Cher Paul Villach
Cette publicité m’inspire plusieurs réflexions et critiques :
1°) Elle témoigne d’un glissement progressif des fondements de l’éthique d’une morale de l’intention vers une morale du résultat : en effet , elle est avant tout une entreprise de culpabilisation outrancière de la personne qui ferait l’amour sans préservatif , selon le principe suivant : le SIDA a déjà fait trente million de morts , soit à peu près autant de victimes que respectivement Hitler et Staline . Donc , si vous faites l’amour sans préservatif , vous êtes l’équivalent d’un dictateur sanguinaire puisque vous propagez une maladie qui a fait autant de morts qu’un dictateur sanguinaire . Le fait que celui qui fait l’amour sans préservatif, soit par imprudence , soit par négligence, n’ait pas l’intention de propager le SIDA ne change rien à sa culpabilité , puisque , dans cette forme moderne d’éthique , il n’y a plus que le résultat de l’action qui compte , et non son intention .
2°) Cette publicité fait un choix politiquement correct , mais peu judicieux , des dictateurs responsables d’atrocités : en effet , si Hitler et Staline sont bien choisis ( nombres de victimes comparables à celle du SIDA ) , Saddam Hussein, qui n’a à son actif « que » 1 millions de victimes environ, soit beaucoup moins que le SIDA , aurait été avantageusement remplacé par Mao Tse Toung , qui semble avoir été à l’origine d’un nombre de victimes comparable à Hitler et Staline.
Sans doute le concepteur de la publicité a t-il voulu éviter des réactions de protestations des autorités chinoises, à moins qu’il n’ait été un maoïste faussement repenti ? De même aurait-il pu remplacer Saddam Hussein par l’ayatollah Khomeiny , dont la « révolution » a fait d’innombrables victimes , mais cela aurait suscité des émeutes en terre musulmane . On ose enfin à peine imaginer les complications internationales qui auraient eu lieu si la scène d’amour avait représenté Mahomet, autre infâme tyran sanguinaire, ayant des rapports avec une enfant prépubère comme sa dernière épouse qui était âgée de neuf ans lorsqu’il en a abusé pour la première fois !
3°) Cette publicité traduit un retour à des conceptions anciennes de la sexualité : en effet , elle déresponsabilise totalement la femme de l’utilisation du préservatif . Dans une conception moderne des rapports humains , c’est le couple qui met un préservatif pour se protéger. Dans cette publicité , la femme est rabaissée au rang d’un être sans pouvoir de décision dans le domaine de l’utilisation du préservatif , le pouvoir redevenant un attribut exclusivement masculin , annulant des décennies de féminisme !

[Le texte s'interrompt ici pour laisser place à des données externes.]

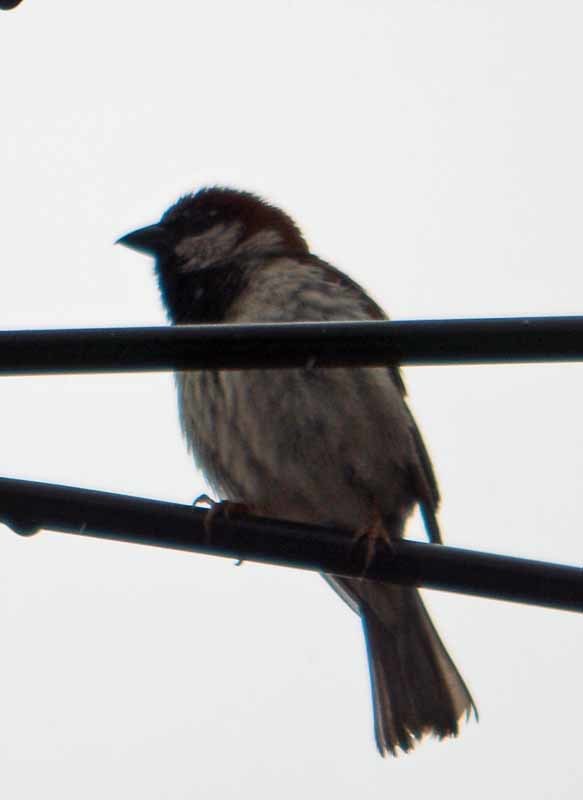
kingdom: Animalia
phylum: Chordata
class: Aves
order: Passeriformes
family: Passeridae
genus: Passer
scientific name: Passer domesticus
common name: House sparrow
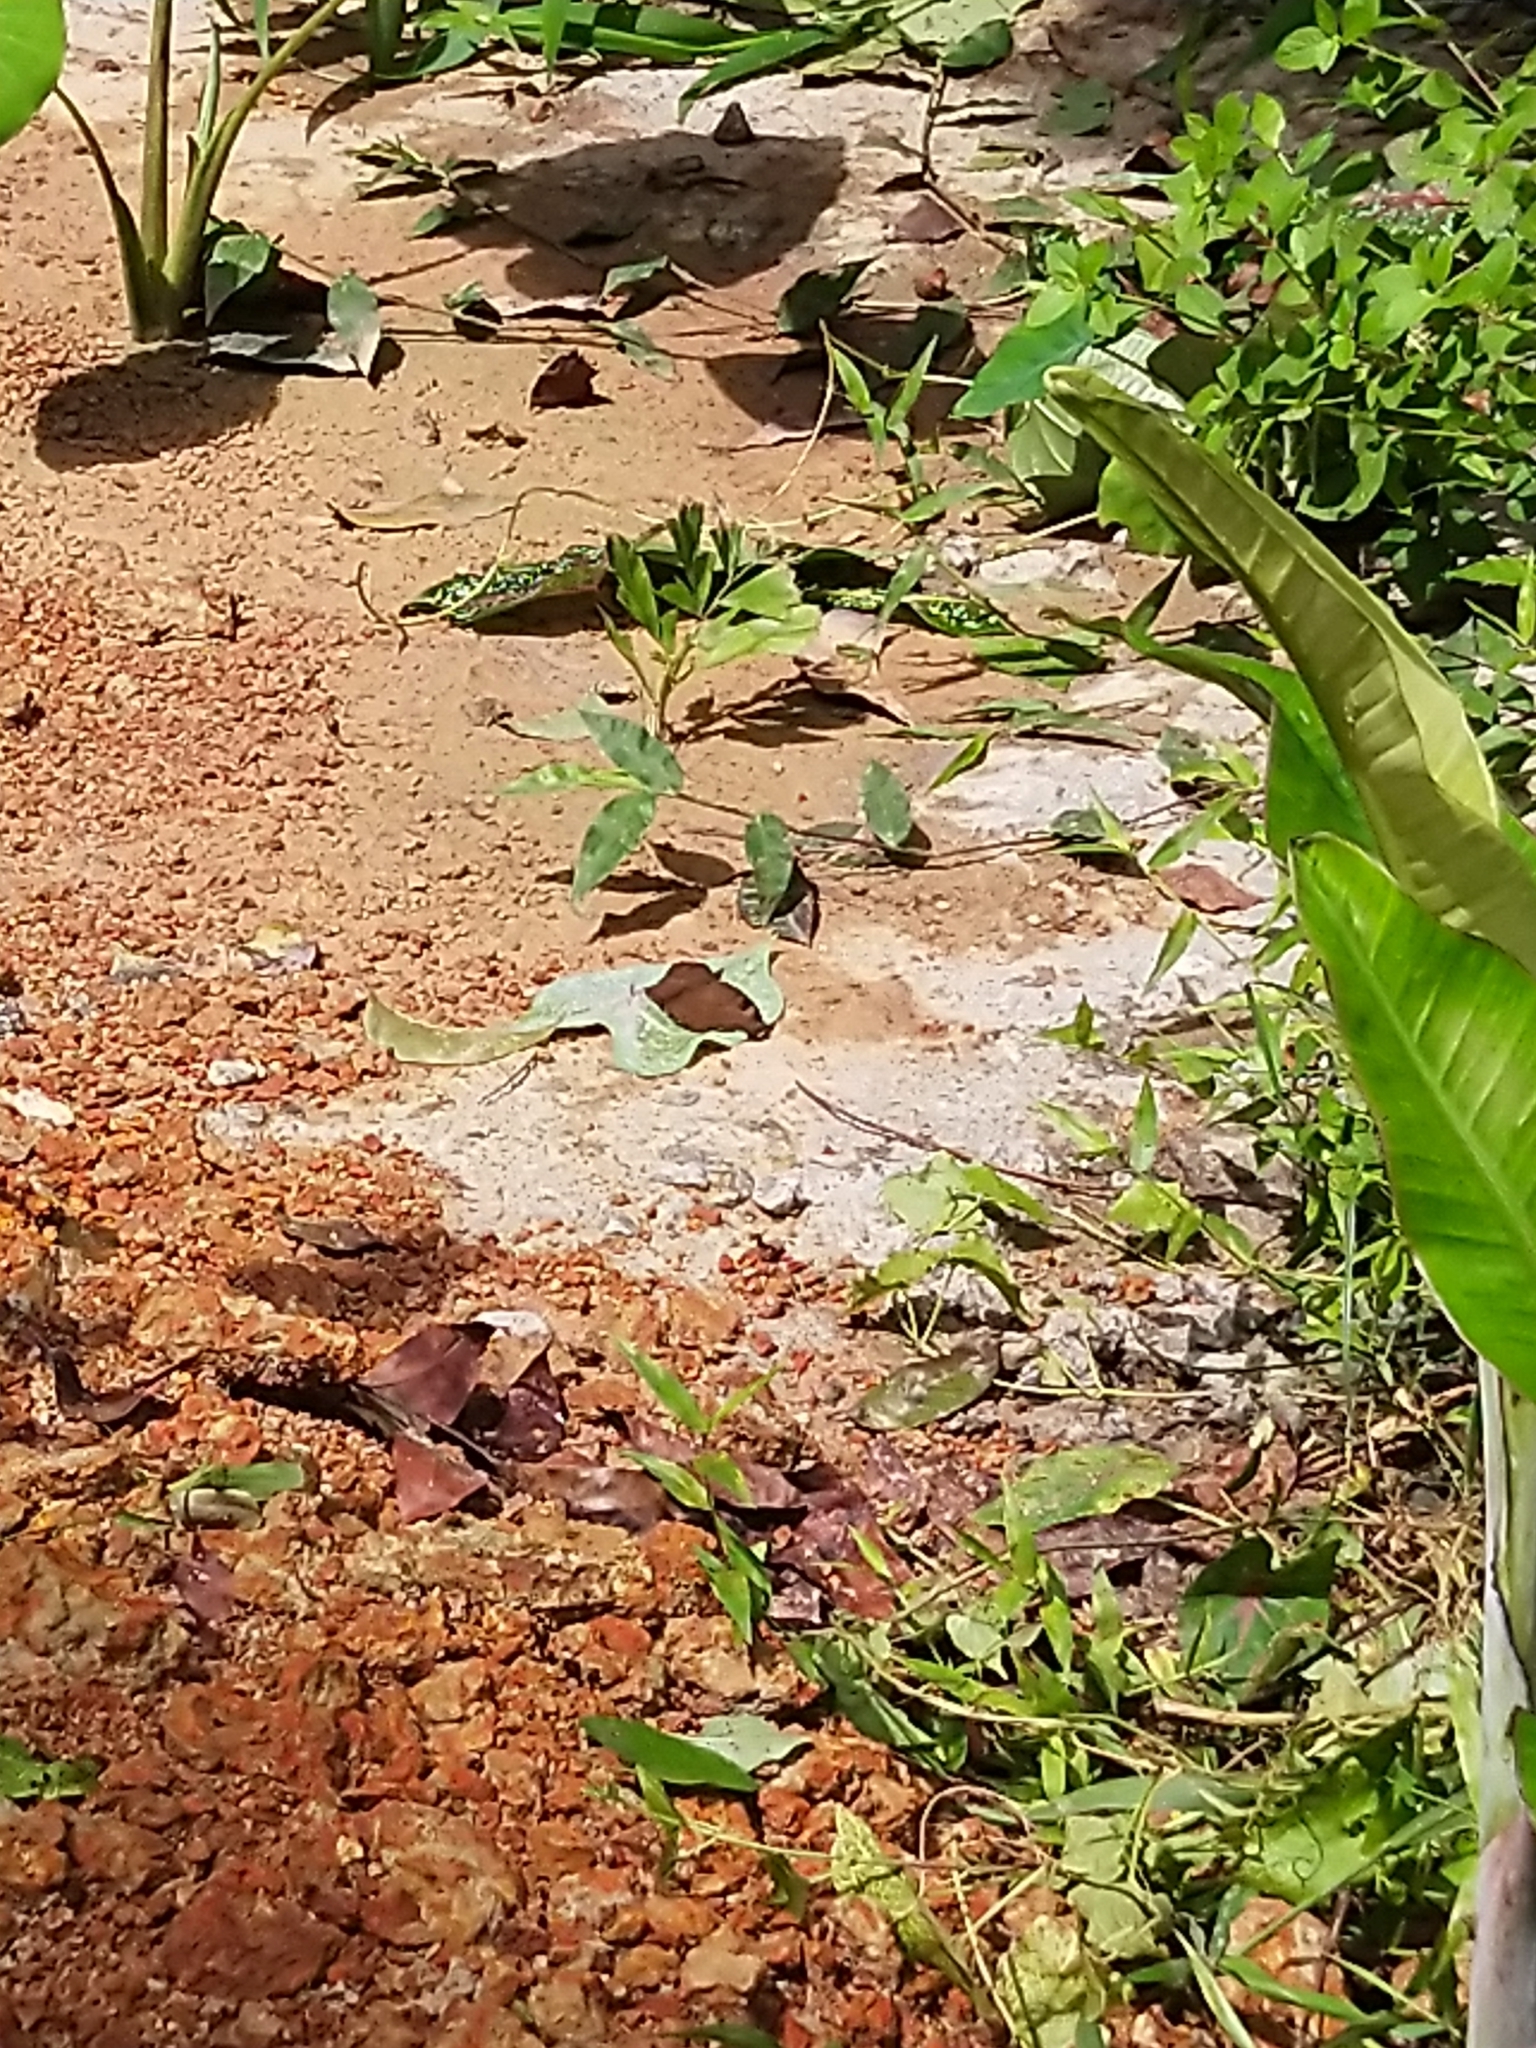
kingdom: Animalia
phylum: Arthropoda
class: Insecta
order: Lepidoptera
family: Nymphalidae
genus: Junonia
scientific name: Junonia iphita
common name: Chocolate pansy
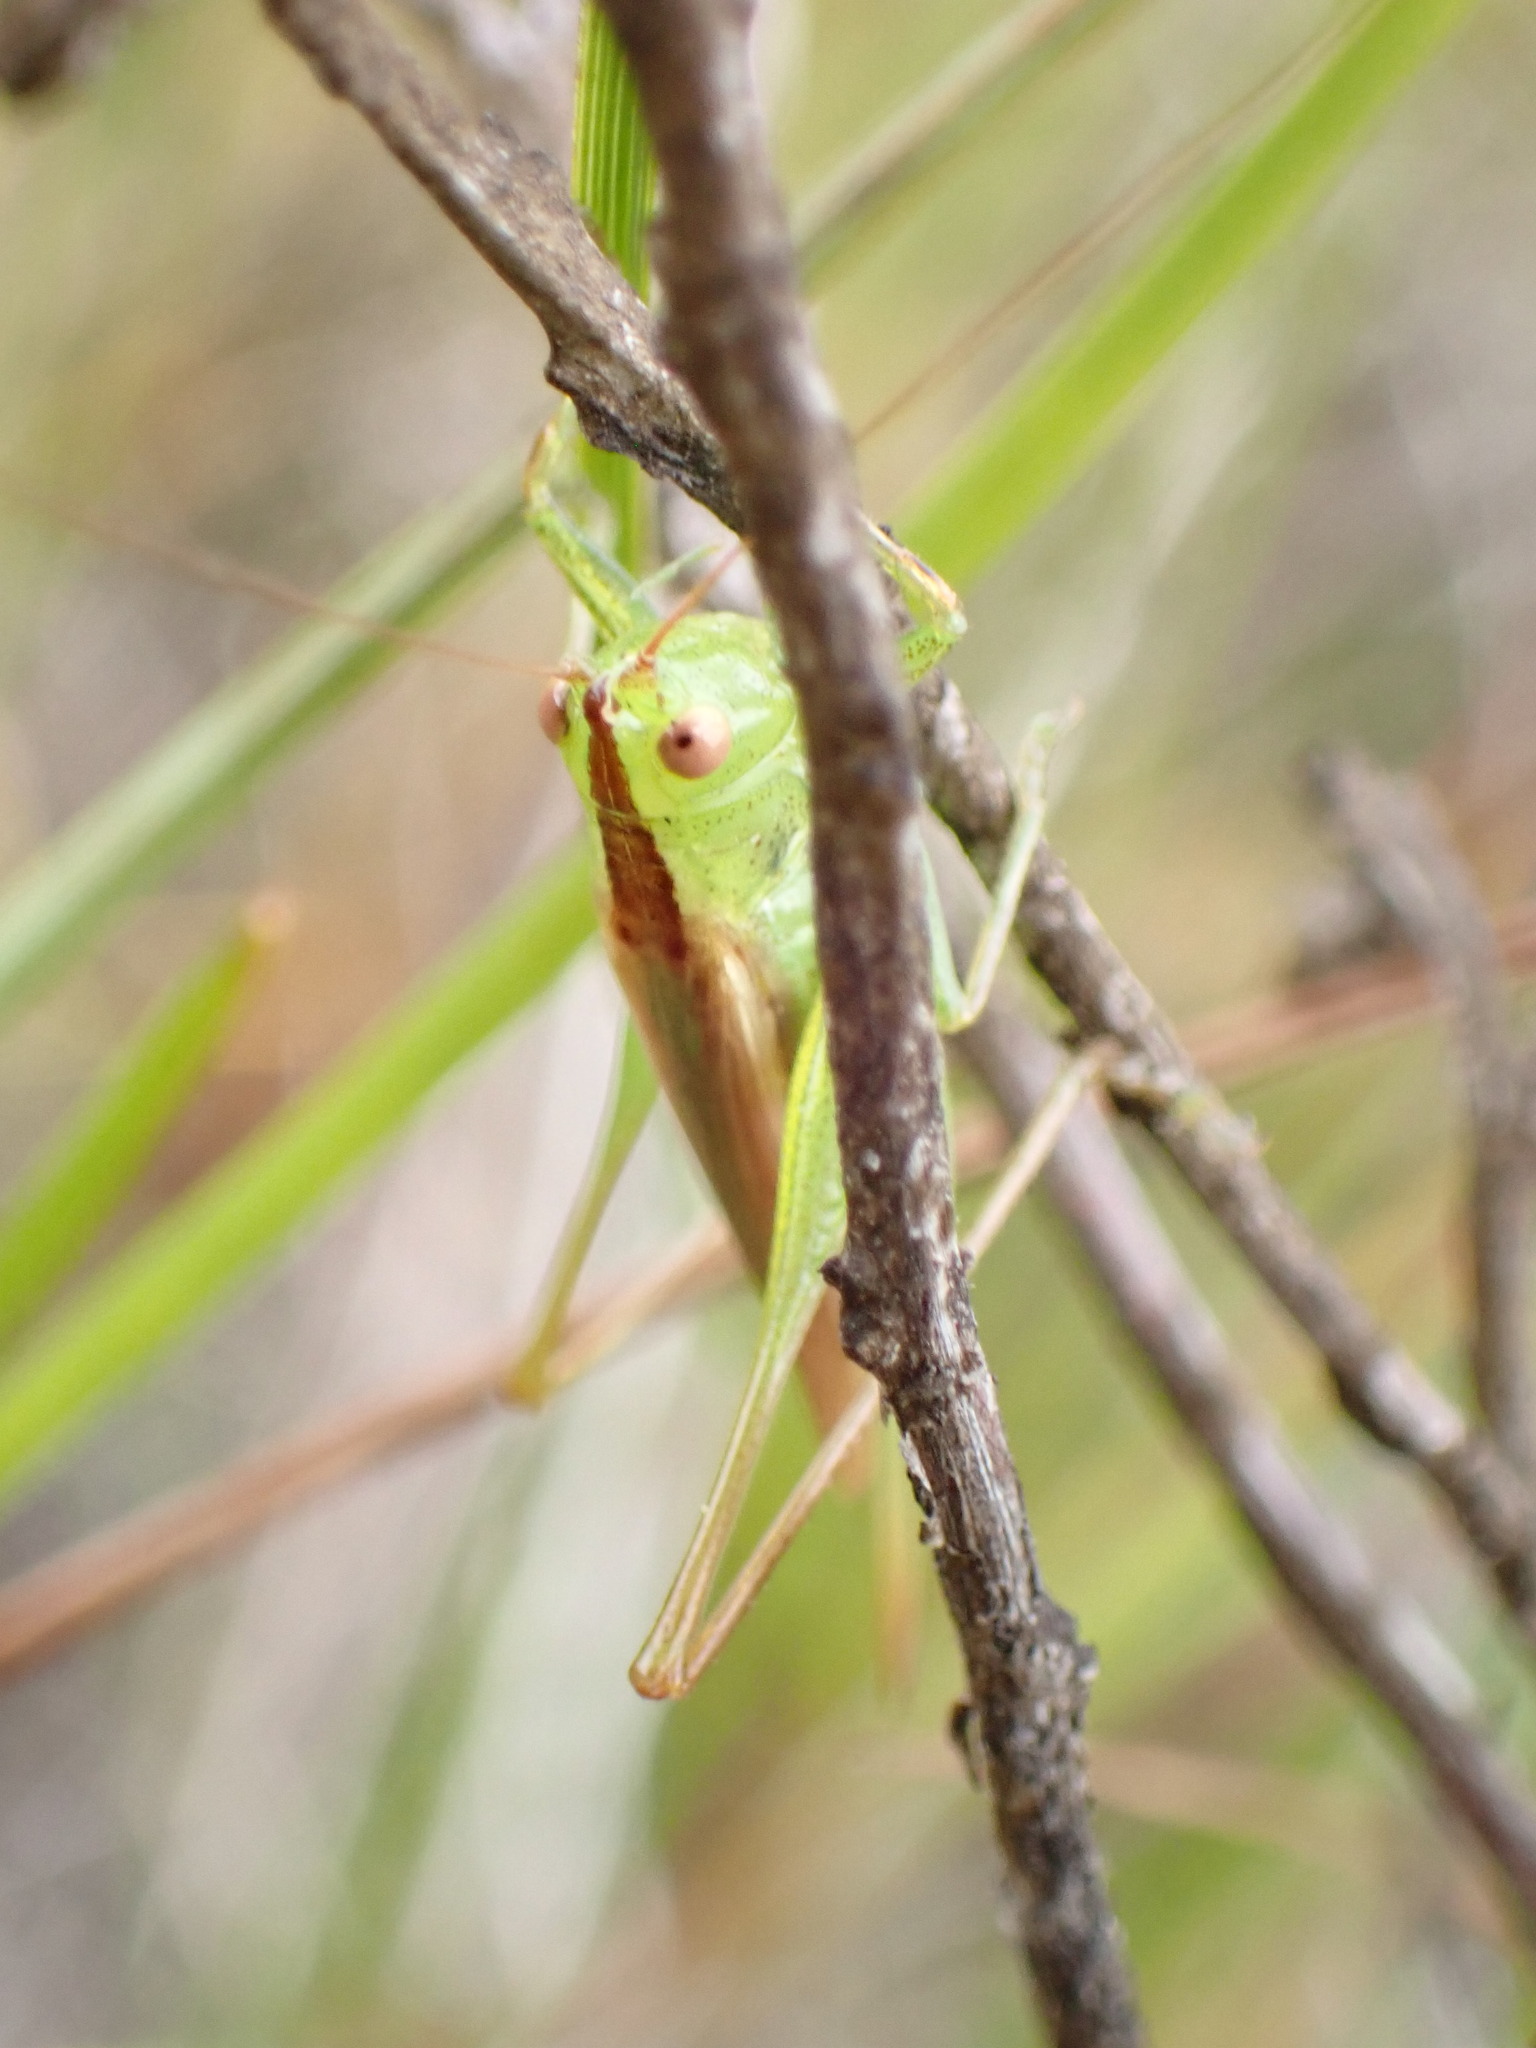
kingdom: Animalia
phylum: Arthropoda
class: Insecta
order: Orthoptera
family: Tettigoniidae
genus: Conocephalus
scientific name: Conocephalus fasciatus
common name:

Dernière chose , je suis très étonné de l’analyse que vous faites de « la peste » de Camus comme symbolisation du nazisme . J’ai lu de nombreuse fois « la peste » , qui est un de mes livres préférés . Néanmoins je n’y avais jusqu’ici jamais vu la moindre allusion au nazisme, mais plutôt une critique radicale de la religion . Pour moi , « la peste » était une allusion au changement de la vision de l’homme moderne concernant les épidémies : ce roman torpille la conception religieuse qui fait de ce genre d’événements une sorte de punition divine , et la remplace par une vision tirée de la théorie de l’évolution : la sélection naturelle ne choisit pas ses victimes selon une logique cohérente , mais selon des critères qui lui sont propre : ainsi , le vieux qui essaie depuis longtemps d’écrire la première phrase de son roman ( je crois me rappeler qu’il s’appelle Grand ) survit à la peste alors que le fils du juge meurt dans des souffrances inhumaines . Cette victime innocente pulvérise la conception d’un « bon » dieu .
Le monde tel qu’il est , régi par la sélection naturelle, ne fait pas de distinction entre les « bons » et les « méchants » ! Ne survivent à une peste que ceux qui ont les « bons » gênes de résistance aux maladies, indépendamment de leurs potentialités dans d’autres domaines .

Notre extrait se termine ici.